> WHAT YOU HAVE TO DO
Only those lines in the data below from the line containing "For every layout" through the line containing "Rendered at 1500 by 844 pixels.", both included, should be restated word for word.
______
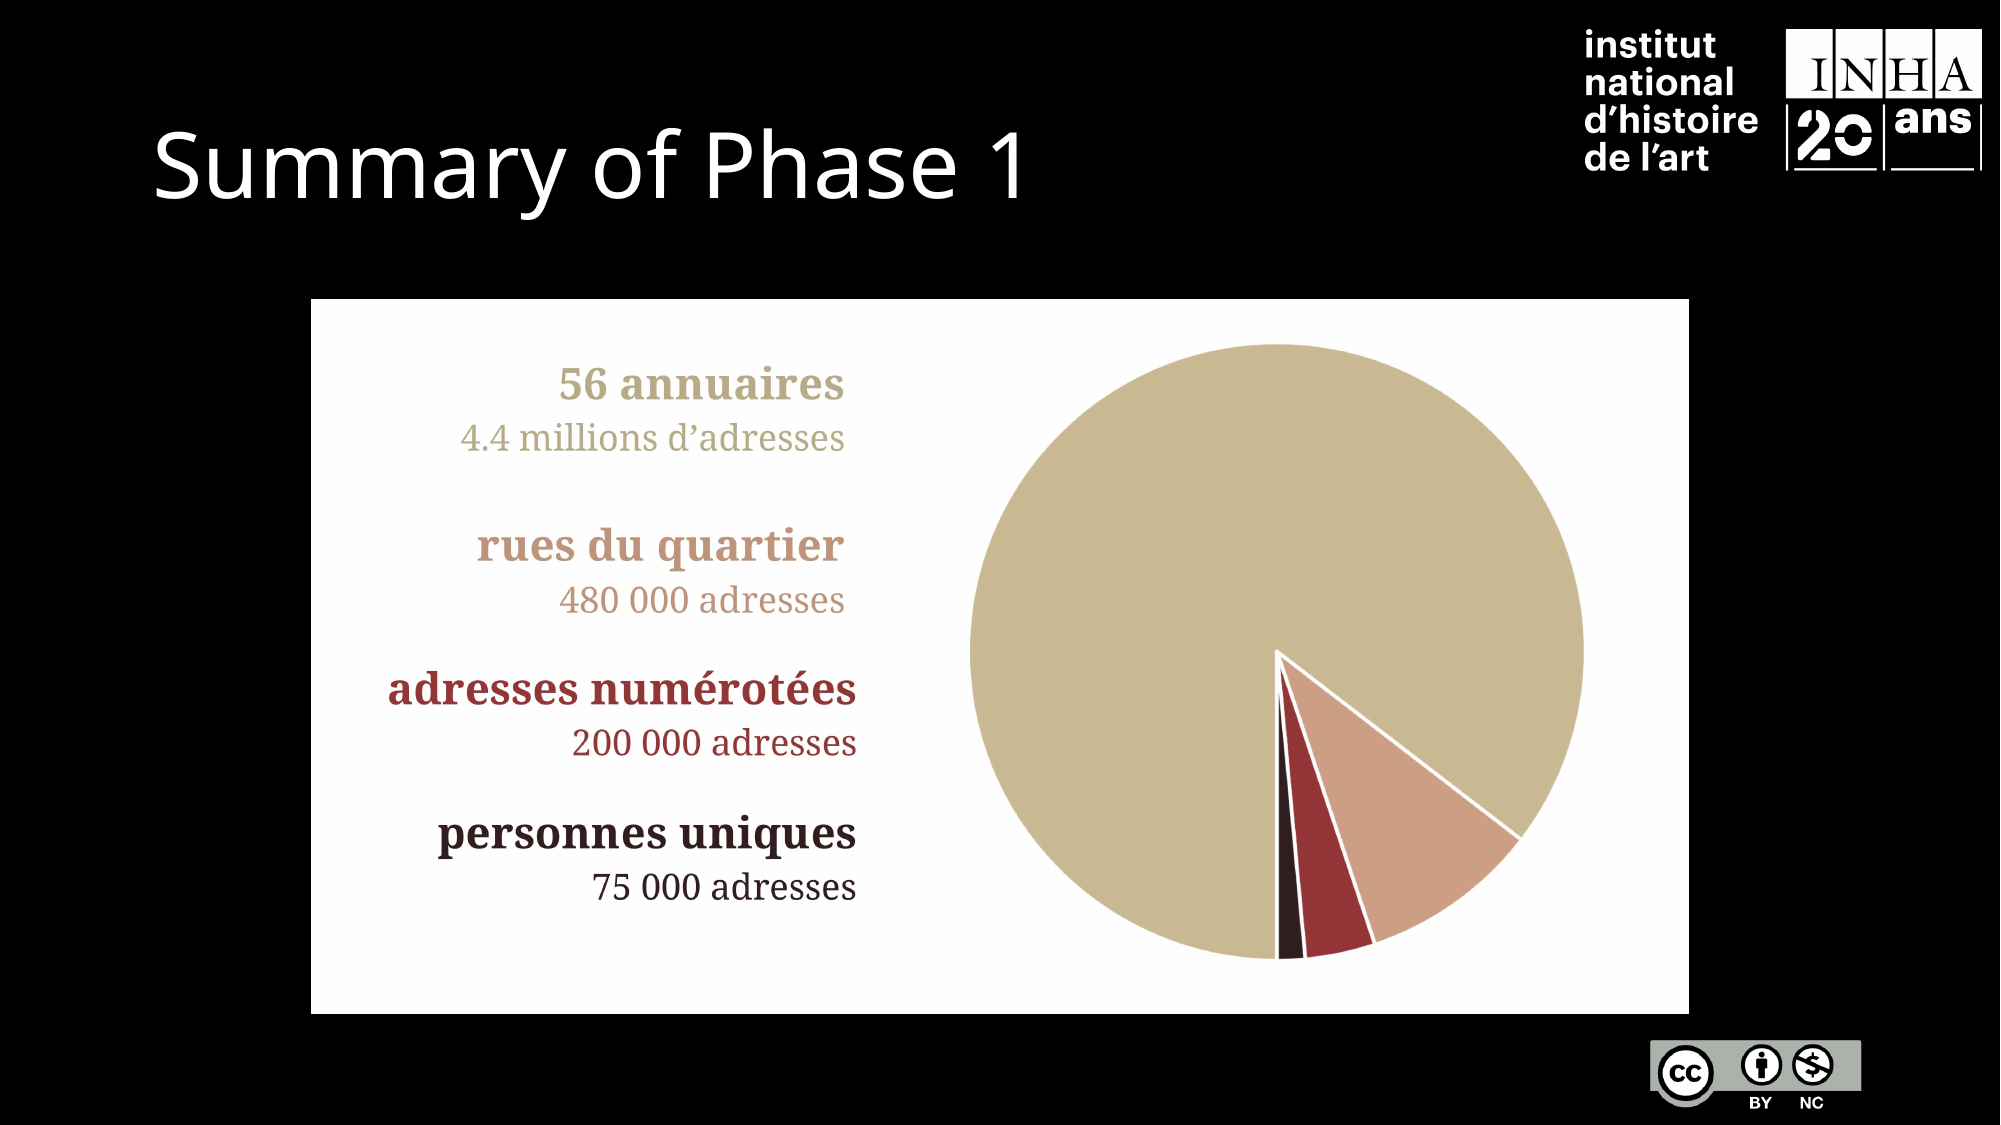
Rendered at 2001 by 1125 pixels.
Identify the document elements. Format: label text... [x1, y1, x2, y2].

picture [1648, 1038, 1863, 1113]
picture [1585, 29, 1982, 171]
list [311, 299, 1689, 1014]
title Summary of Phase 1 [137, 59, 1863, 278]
______
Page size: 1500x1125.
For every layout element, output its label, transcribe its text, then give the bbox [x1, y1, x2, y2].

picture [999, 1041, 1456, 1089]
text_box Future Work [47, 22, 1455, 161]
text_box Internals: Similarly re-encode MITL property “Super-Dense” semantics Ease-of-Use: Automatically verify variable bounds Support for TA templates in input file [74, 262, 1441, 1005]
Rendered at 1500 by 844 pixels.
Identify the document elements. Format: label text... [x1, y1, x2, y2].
______
> COMPLETED EXERCISE
For every layout element, output its label, transcribe its text, then give the bbox [x1, y1, x2, y2].

picture [999, 1041, 1456, 1089]
text_box Future Work [47, 22, 1455, 161]
text_box Internals: Similarly re-encode MITL property “Super-Dense” semantics Ease-of-Use: Automatically verify variable bounds Support for TA templates in input file [74, 262, 1441, 1005]
Rendered at 1500 by 844 pixels.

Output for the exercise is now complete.